I don’t believe in that anymore. Still, it can’t hurt! When I lay my hands on his tumor there passes through my imagination the image of millennia of grieving mothers and fathers with grievously ill or wounded children, men and women who prayed, with far more faith than I’m capable of, to whatever god they believed in to heal and cure their stricken child. And yet, I know, without actually knowing the details of these long-gone generations, that it almost never worked; and my use of the word “almost” is a kindness to them, for in all likelihood it never worked in a single instance at all.

But, you see, I hedge my bets. Through the language of tentativeness (“almost,” “in all likelihood”), I allow for the possibility that, here and there, it did work. A child laid low unto the verge of death miraculously recovers! The village celebrates! Old women cross themselves, grown men weep, choirs sing Hosannas! Bring on the violins! It’s the stuff of romantic novels, of sentimental Hollywood movies, a bunch of superstitious nonsense, of course (or so I tell myself). But mysterious are the ways of the world, so why not?

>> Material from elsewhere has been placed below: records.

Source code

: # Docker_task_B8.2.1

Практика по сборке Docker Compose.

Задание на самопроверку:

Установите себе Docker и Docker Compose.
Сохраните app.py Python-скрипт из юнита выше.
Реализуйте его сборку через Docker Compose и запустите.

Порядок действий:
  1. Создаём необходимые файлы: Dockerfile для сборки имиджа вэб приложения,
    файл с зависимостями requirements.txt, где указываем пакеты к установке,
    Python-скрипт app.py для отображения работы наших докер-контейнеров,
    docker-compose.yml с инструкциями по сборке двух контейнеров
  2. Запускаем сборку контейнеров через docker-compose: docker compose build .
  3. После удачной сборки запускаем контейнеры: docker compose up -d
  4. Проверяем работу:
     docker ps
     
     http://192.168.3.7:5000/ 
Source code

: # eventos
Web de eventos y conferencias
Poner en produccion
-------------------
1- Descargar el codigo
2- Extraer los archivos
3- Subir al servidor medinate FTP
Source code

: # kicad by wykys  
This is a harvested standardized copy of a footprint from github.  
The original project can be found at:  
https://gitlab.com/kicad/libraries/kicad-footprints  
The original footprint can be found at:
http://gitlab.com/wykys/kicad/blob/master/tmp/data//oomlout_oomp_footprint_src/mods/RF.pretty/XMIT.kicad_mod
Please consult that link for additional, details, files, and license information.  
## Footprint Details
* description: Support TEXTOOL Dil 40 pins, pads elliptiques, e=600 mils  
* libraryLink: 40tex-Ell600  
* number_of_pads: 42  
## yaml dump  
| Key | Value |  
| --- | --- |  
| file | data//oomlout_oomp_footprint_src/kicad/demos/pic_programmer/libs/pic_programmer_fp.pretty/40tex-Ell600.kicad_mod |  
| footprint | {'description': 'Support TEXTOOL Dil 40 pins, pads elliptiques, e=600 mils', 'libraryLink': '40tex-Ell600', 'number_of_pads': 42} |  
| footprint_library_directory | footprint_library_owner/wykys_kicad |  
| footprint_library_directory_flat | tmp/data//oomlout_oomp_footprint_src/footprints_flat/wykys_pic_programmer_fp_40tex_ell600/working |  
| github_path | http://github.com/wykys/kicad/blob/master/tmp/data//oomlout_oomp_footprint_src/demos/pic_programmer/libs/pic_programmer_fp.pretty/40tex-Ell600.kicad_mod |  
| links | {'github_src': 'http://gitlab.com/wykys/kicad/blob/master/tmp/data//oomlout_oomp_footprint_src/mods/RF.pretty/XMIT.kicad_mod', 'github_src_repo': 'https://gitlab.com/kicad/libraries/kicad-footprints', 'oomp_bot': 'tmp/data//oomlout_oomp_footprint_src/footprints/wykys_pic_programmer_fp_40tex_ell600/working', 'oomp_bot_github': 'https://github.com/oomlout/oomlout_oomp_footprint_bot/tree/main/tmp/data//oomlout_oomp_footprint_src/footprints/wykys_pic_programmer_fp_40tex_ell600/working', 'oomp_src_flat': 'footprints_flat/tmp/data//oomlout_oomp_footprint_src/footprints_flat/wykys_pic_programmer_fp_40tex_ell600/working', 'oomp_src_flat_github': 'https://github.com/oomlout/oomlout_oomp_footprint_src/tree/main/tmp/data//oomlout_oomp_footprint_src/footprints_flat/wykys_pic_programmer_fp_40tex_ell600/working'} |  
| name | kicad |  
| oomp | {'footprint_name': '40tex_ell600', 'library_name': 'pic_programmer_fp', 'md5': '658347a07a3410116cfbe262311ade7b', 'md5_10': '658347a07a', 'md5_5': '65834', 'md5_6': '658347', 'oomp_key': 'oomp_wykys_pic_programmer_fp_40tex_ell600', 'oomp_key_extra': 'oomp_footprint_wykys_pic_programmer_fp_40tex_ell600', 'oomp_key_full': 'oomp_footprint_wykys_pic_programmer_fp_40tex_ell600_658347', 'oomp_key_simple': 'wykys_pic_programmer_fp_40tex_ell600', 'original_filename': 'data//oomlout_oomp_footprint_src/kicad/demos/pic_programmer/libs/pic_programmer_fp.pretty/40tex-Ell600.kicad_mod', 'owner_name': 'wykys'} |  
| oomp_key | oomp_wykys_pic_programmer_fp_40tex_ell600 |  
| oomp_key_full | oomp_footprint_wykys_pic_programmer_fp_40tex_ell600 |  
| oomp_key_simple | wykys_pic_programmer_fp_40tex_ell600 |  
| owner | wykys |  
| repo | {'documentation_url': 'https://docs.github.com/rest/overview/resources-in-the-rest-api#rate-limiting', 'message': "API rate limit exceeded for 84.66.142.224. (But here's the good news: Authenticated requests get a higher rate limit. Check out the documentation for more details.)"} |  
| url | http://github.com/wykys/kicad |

This coming week will be a big one for us. Gus should get the results of the biopsy by Wednesday. Then he sees the oncologist and surgeon for their take. I have no clue how any of this will turn out. He’s been great all week, energetic (well, for him), hungry, sweet, mostly pain-free or at least yelp-free. Maybe more needy than usual. He follows me to the bathroom, which he used to do a long time ago, then abandoned, but has now resumed. In bed, he nuzzles much closer. It’s gotten chilly in the Bay Area, so I wrap myself in the comforter more than in the dog days of summer. In the middle of the night Gus will inch his head close to mine, sticking his wet nose under my covers, so that I can feel and smell the breath coming from his nostrils, and occasionally he’ll give my face a lick or two, before settling with a groan on his side and falling asleep. Tumor or no tumor, he’s an old dog, his creaky body given to sighs, same as I. We’ve both grown old together.

What is this belief in the possibility of miracle? I read the old sayings about Hope and they sound like the treacle in Hallmark cards. “Hope is being able to see that there is light despite all of the darkness.” Yes, yes, so true, but so what? Words. People hope, only to see their hopes dashed against the breakers. People hope their book will sell a million copies, that cute guy will fall in love with them, they’ll make the National Basketball League. The book sells a million copies, and the next day the author drops dead from a heart attack. The cute guy falls in love with his pursuer, they get married and within two years the marriage blows up, in a welter of pain and anger. The player fails to get drafted into Division One, his basketball dreams crushed under the uncaring boot of reality. And still we hope, we go on hoping, knocking on wood, falling to our knees, praying, reading Khalil Gibran or Ecclesiastes or the Dalai Lama for inspiration. It’s all so pointless. And yet…

  1. And yet! Perhaps hope does spring eternal even for a Gemini. In the meantime I’ve always loved the way you express your thoughts. Its given me much joy..

  2. We must get together next time you’re here which I hope will be soon!

  3. You have spent a lifetime educating yourself in all kinds of subjects and studies. I don’t think it was by accident that you fell into writing. Excuse me if I use a word that frequently applies to religion. It is clear to me that writing is your calling. I don’t think I’ve ever read any of your words without coming away with new knowledge or, perhaps even more important, deep feelings. Old age is no fun, but you’ve used it to put all your wisdom, authenticity, and your vulnerability out there for all of us to “see” you and ourselves more deeply. I thank you for that gift and am brokenhearted that right now what we’re feeling – and sharing – is your grief.

  4. Writing is my balm. I don’t know where it came from. When I was four, I would write scribbles on a piece of paper, pretending they were words. I couldn’t wait to write from the moment of my birth.